The most striking feature of the young adult Trump swing is that it occurred even though there has been no significant recent increase in the proportion of young adults who identify as conservative.
There is also not much evidence that young adults hold increasingly conservative opinions quite the contrary. A recent study by the sociologists Kyle Dodson and Clem Brooks found that from 2012 to 2020, public opinion in the United States toward racial minorities, immigrants, people who are gay or lesbian and other groups grew more socially accepting, with young adults at the leading edge of that change. Young Republicans became more socially accepting, too, if not on every issue.
This is part of a longer-term trend. Sociologists such as Mike Hout and Ethan Fosse have demonstrated that on a wide array of social matters, including the division of household labor between men and women, the morality of homosexuality, views of corporal punishment and feelings about prayer in school, the general trend across the past century is for Americans born each successive year to express slightly more tolerant, egalitarian and secular attitudes than the one before. Although these studies dont go all the way up to 2024, research from Gallup indicates that this development hasnt changed course in the last few years, no matter how much chatter there is about a vibe shift.

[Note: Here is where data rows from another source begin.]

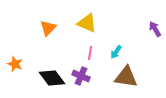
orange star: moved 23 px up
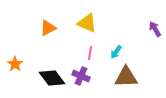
orange triangle: rotated 18 degrees clockwise
orange star: rotated 14 degrees clockwise
brown triangle: rotated 10 degrees counterclockwise
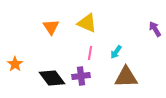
orange triangle: moved 3 px right, 1 px up; rotated 36 degrees counterclockwise
purple cross: rotated 30 degrees counterclockwise
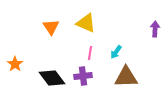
yellow triangle: moved 1 px left
purple arrow: rotated 35 degrees clockwise
purple cross: moved 2 px right
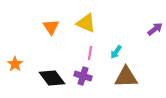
purple arrow: rotated 49 degrees clockwise
purple cross: rotated 24 degrees clockwise
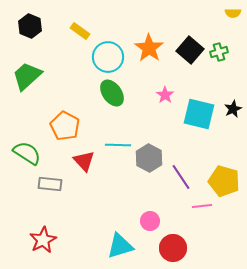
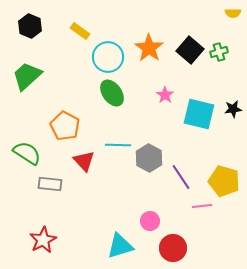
black star: rotated 18 degrees clockwise
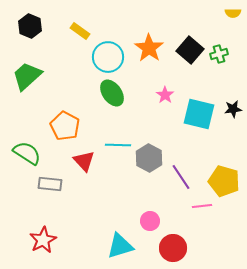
green cross: moved 2 px down
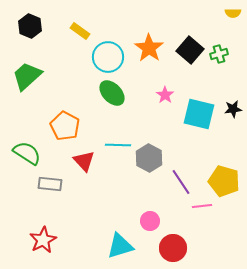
green ellipse: rotated 8 degrees counterclockwise
purple line: moved 5 px down
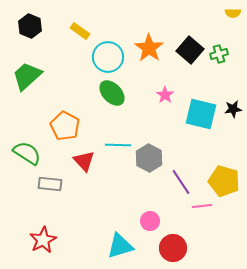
cyan square: moved 2 px right
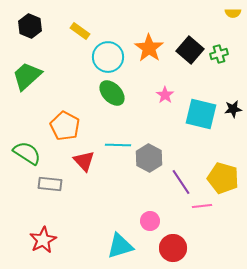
yellow pentagon: moved 1 px left, 3 px up
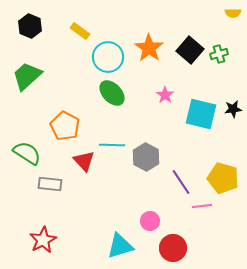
cyan line: moved 6 px left
gray hexagon: moved 3 px left, 1 px up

By contrast, the evidence is strong that economic considerations mattered greatly to young Americans in the 2024 election. While voters of all age groups cited the economy as a pressing concern, this was especially true for voters under 30, with 40 percent reporting that inflation had been the single most important factor in their vote for president, and 46 percent more saying that it had been an important factor. A substantial number of young people apparently believed that Ms. Harris would continue the Biden-era policies they held responsible for high prices and hoped that Mr. Trump would bring relief.